Jewish cultural anthropologist Ernest Becker wrote in his 1973 Pulitzer Prize wining book The Denial of Death, “Modern man is drinking and drugging himself out of awareness, or he spends his time shopping, which is the same thing.” The point is that we often build sophisticated mechanisms for avoiding what is really threatening to us. If Dr. Becker had written it today he probably would have added texting, tweeting and the mass rubbernecking that we call reality television. In reality much of our procrastination is simply a sluggish denial of our fears.
Sir William Osler was the founder of John Hopkins School of Medicine. It took two volumes, containing 1466 pages to tell his life story and mammoth accomplishments. Apparently he almost failed out of school while a medical student at Montreal General Hospital in 1871. He was so worried about passing his exams that he could not focus on his studies. Then he read these 21 words by Thomas Carlyle; “Our Main business is not to see what lies dimly at a distance, but to do what lies clearly at hand.” Forty-two years later he summed it up in an aphorism while speaking at Yale University, “Live in day tight compartments.”
staring down life
This is precisely the wisdom Mashiach Yeshua offers, “Do not worry about tomorrow, for tomorrow will worry about itself.” Clearly thoughts about our failures of the past, and fear of the potential for future failure can stagnate us today. The sad irony is that by so doing we often guarantee failure without leaving the gate and multiply our stress, therefore validating our fear and self-loathing. So procrastination is the anti-equanimity! The easiest way achieve serenity and balance in the face of concerns is to look them directly in the face.
Here are three steps that can be helpful in doing so.
- Analyze the situation fearlessly and honestly and figure out what would be the worst that could occur at the result of this failure.
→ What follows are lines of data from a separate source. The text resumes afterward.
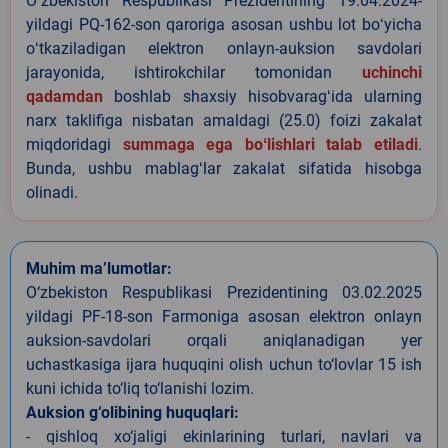
Oʻzbekiston Respublikasi Prezidentining 19.04.2024-
yildagi PQ-162-son qaroriga asosan ushbu lot boʻyicha
oʻtkaziladigan elektron onlayn-auksion savdolari
jarayonida, ishtirokchilar tomonidan
uchinchi
qadamdan
boshlab shaxsiy hisobvaragʻida ularning
narx taklifiga nisbatan amaldagi (25.0) foizi zakalat
miqdoridagi
summaga ega boʻlishlari talab etiladi
.
Bunda, ushbu mablagʻlar zakalat sifatida hisobga
olinadi.
Muhim ma’lumotlar:
O‘zbekiston Respublikasi Prezidentining 03.02.2025
yildagi PF-18-son Farmoniga asosan elektron onlayn
auksion-savdolari orqali aniqlanadigan yer
uchastkasiga ijara huquqini olish uchun to‘lovlar 15 ish
kuni ichida to‘liq to‘lanishi lozim.
Auksion g‘olibining huquqlari:
- qishloq xo‘jaligi ekinlarining turlari, navlari va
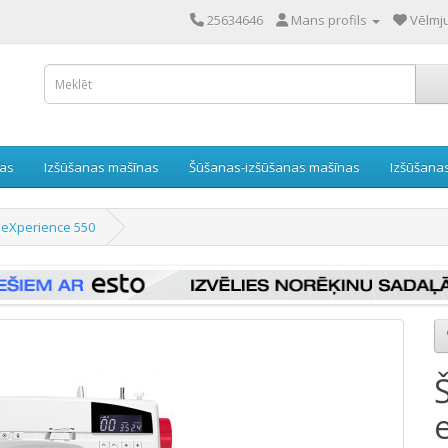
25634646
Mans profils
Vēlmju
nas
Izšūšanas mašīnas
Šūšanas-izšūšanas mašīnas
Izšūšana
 eXperience 550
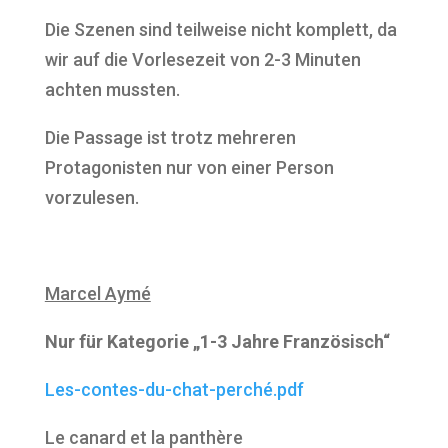
Die Szenen sind teilweise nicht komplett, da
wir auf die Vorlesezeit von 2-3 Minuten
achten mussten.
Die Passage ist trotz mehreren
Protagonisten nur von einer Person
vorzulesen.
Marcel Aymé
Nur für Kategorie „1-3 Jahre Französisch“
Les-contes-du-chat-perché.pdf
Le canard et la panthère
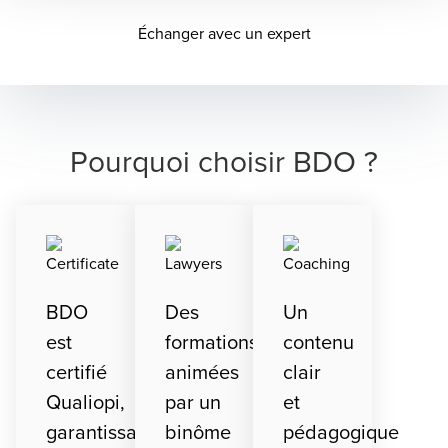
Opens in a new wi
Échanger avec un expert
Pourquoi choisir BDO ?
BDO
Des
Un
est
formations
contenu
certifié
animées
clair
Qualiopi,
par un
et
garantissant
binôme
pédagogique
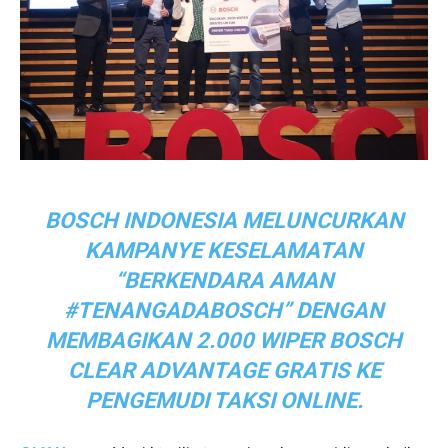
BOSCH INDONESIA MELUNCURKAN
KAMPANYE KESELAMATAN
“BERKENDARA AMAN
#TENANGADABOSCH” DENGAN
MEMBAGIKAN 2.000 WIPER BOSCH
CLEAR ADVANTAGE GRATIS KE
PENGEMUDI TAKSI ONLINE.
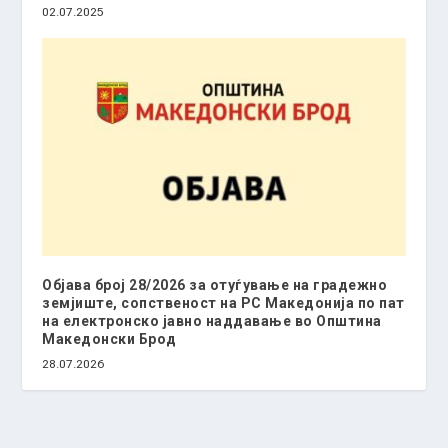
02.07.2025
Објава број 28/2026 за отуѓување на градежно
земјиште, сопственост на РС Македонија по пат
на електронско јавно наддавање во Општина
Македонски Брод
28.07.2026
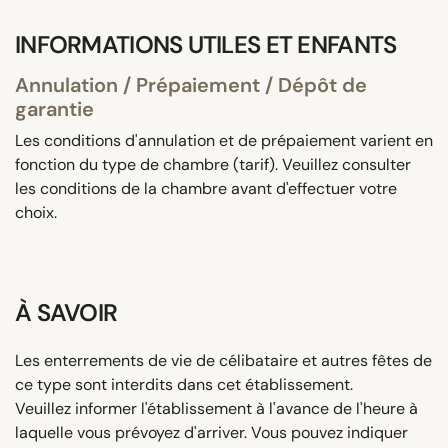
INFORMATIONS UTILES ET ENFANTS
Annulation / Prépaiement / Dépôt de
garantie
Les conditions d'annulation et de prépaiement varient en
fonction du type de chambre (tarif). Veuillez consulter
les conditions de la chambre avant d'effectuer votre
choix.
À SAVOIR
Les enterrements de vie de célibataire et autres fêtes de
ce type sont interdits dans cet établissement.
Veuillez informer l'établissement à l'avance de l'heure à
laquelle vous prévoyez d'arriver. Vous pouvez indiquer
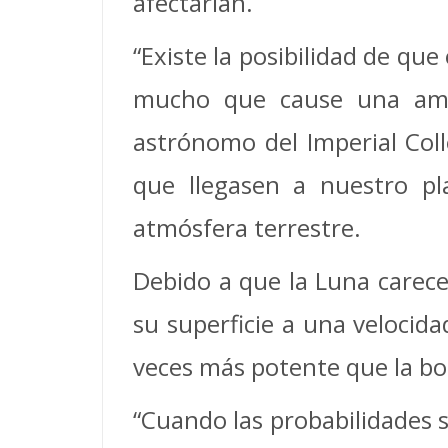
afectarían.
“Existe la posibilidad de qu
mucho que cause una amen
astrónomo del Imperial Col
que llegasen a nuestro pl
atmósfera terrestre.
Debido a que la Luna carece 
su superficie a una velocid
veces más potente que la b
“Cuando las probabilidades 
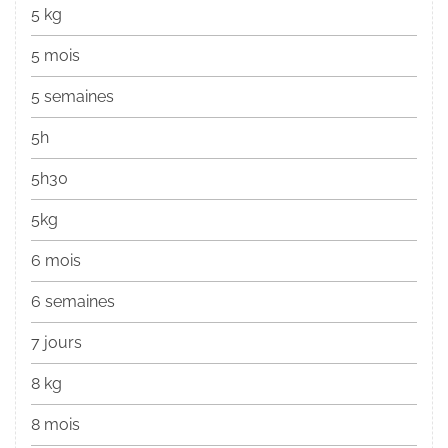
5 kg
5 mois
5 semaines
5h
5h30
5kg
6 mois
6 semaines
7 jours
8 kg
8 mois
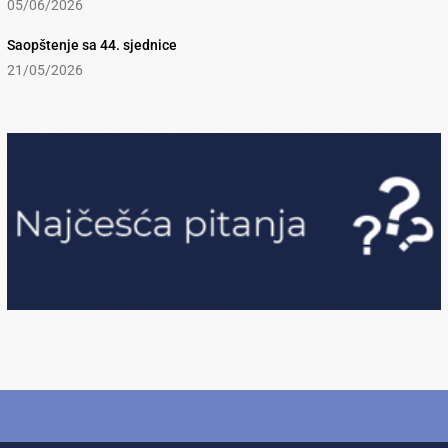
05/06/2026
Saopštenje sa 44. sjednice
21/05/2026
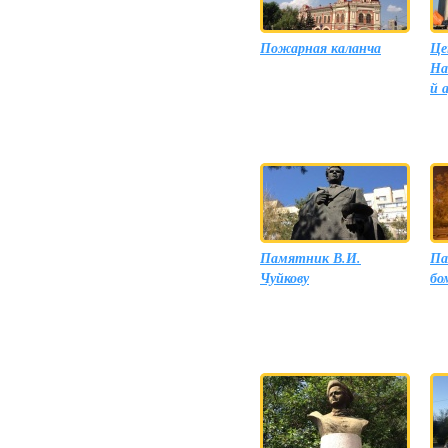
Пожарная каланча
Це
На
й 
Памятник В.И.
Па
Чуйкову
бо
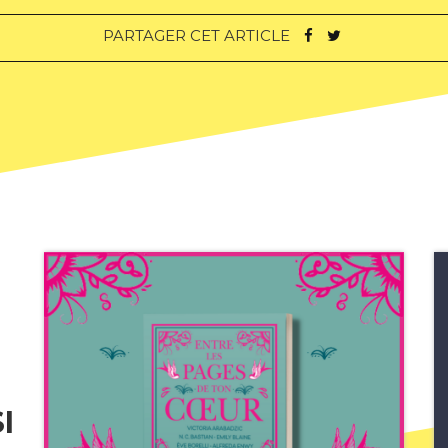
PARTAGER CET ARTICLE
I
- After figuring the worst that could happen, reconcile yourself to accepting it, if necessary. Then pray giving the result over to providence. Remember God clothes the butterflies and the lilies he will not leave you naked and forgotten.
- From that time on, calmly devote your time and energy to improving upon the worst that could happen.
We are often afraid that we are losing the fight, and we suffer fear and anxiety. But hope brings back a faith that we will win. So face those fears, large and small, head on, and echo the words of the Rabbi Sh’aul of Tarshish, “I can do all things through Messiah who strengthens me.”